Thursday, June 15, 2017

The Art Room Respite

I sat with an interesting group of friends and acquaintances during my lunch period at Bishop Fenwick High School.  Most of them embraced an alternative style but they weren't often shunned as outcasts.  Some successfully navigated their way through the school's different cliques while others didn't get bullied simply because they were female.  (Even the jocks had their limits.)  Almost everyone in our group had an artistic side and a few were so talented, they took an advanced art class.

At one point, these art students disappeared from the cafeteria.  As it turned out, their teacher had given them permission to eat lunch in the art room so they would have extra time to work on projects.  We weren't too keen on the idea of our cafeteria group splitting up so one friend in the class suggested we all go to the art room together during lunch.  The teacher wouldn't be there because she had trusted her students to work on their projects without supervision.  None of us thought a few additional students in the art room would be a big deal.  Famous last words.

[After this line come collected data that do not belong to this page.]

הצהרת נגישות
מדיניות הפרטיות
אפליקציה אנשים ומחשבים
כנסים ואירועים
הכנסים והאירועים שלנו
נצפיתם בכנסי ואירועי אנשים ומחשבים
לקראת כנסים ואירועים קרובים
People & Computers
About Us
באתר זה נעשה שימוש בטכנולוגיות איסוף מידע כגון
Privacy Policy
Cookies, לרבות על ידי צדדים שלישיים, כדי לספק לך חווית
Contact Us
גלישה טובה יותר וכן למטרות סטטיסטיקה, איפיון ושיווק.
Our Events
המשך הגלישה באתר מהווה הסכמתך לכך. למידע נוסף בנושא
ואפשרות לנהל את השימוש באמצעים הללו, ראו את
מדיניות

Since the place was located in a small wing off the main building, it felt like a refreshing oasis far from the maddening crowd.  Someone found a radio with a tape player so a few of us brought in cassettes of our favorite bands for everyone to listen to.  It was nice having our cafeteria group remain intact and in many ways, lunch in the art room underscored our place in the school's culture: creative, thoughtful, quiet souls disconnected from the popular crowd.  With a nod and a walk down the hall, it felt like we were heading to a secret club but after a couple of weeks, these lunch sessions seemed routine.

One day, I was joking with an acquaintance when out of the corner of my eye, a nun appeared in the doorway.  She looked around the art room and wondered why we were all here.  A few kids tried to explain but she wasn't having any of it.  She got a piece of paper and a pencil and one by one, asked for our names.  In a display of resignation, I spelled out my last name for her.  We were then instructed to pack up our things and go back to the cafeteria.  I had just read George Orwell's 1984 so it felt like our little respite had been broken up by the Thought Police.  I was filled with a cold, sinking feeling and as we walked back down the hallway, I sang a line from the 1956 song The Party's Over to lighten my mood.

Many people think teenagers aren't too considerate but our group was very concerned about what this would mean for the art teacher.  None of us wanted to see her get in trouble because of our actions.  After an investigation by some of the nuns, we received a verbal reprimand and everyone was prohibited from leaving the cafeteria during lunch period.  The art teacher shook her head at us in disgust.  From her point of view, she felt we took advantage of the trust she gave her art students.

I didn't think what we had done was so bad because there was no malicious intent in our hearts.  We only wanted to maintain the comfort our lunchroom group provided.  There was no sense of entitlement and we were careful not to be disruptive.  The radio's volume was low and our conversations were subdued.  While the nuns had every right to discipline us, blindly handing out punishments just to keep everyone in line wasn't a very Christian approach.

During my high school years, I kept hearing the phrase “Fenwick is family” but the authoritarian nuns only saw our infraction and not the reasons behind it.  Did they care that some students were struggling to fit in?  Apparently not.

2 comments:

  1. I had ten years' total of Catholic school, and I had many such experiences. The nuns and lay faculty never explained the rationale behind school policies (formal or informal). They thought it all to be common sense and that students should automatically know what they knew. There was not much understanding of child or adolescent development...it was as though students were expected to be little adults (after all, isn't age 7 the "age of reason?") Today, we know that the brain isn't fully developed until after age 20. Finally, the faculty always had an absolute horror of being found deficient in some way, i.e. they could get in trouble with the higher-ups without tight-fisted control of their classrooms. It was common for teachers (some perfectly nice human beings) to start off the school-year with a nasty tirade just to "show 'em who's boss" display the upper hand. They also expected children and adolescents to have massive amounts of spiritual maturity, when we were all just trying to grow up. I'm sorry you had this experience...you all had a good thing going there in the art-room. But your faculty were afraid that all hell would break loose and that the school would become a chaotic mass of uncontrollable experimentation. I don't mean to slam all the adults involved...I'm sure they had their good points. But I think the most insulting thing of all (besides their taking away your sanctuary) was the accusatory attitude of "how dare you...you should have known!" when it was they who failed to understand your exact levels of maturity and to communicate school policy, and have a reasonable conversation about it after-the-fact. Fun times!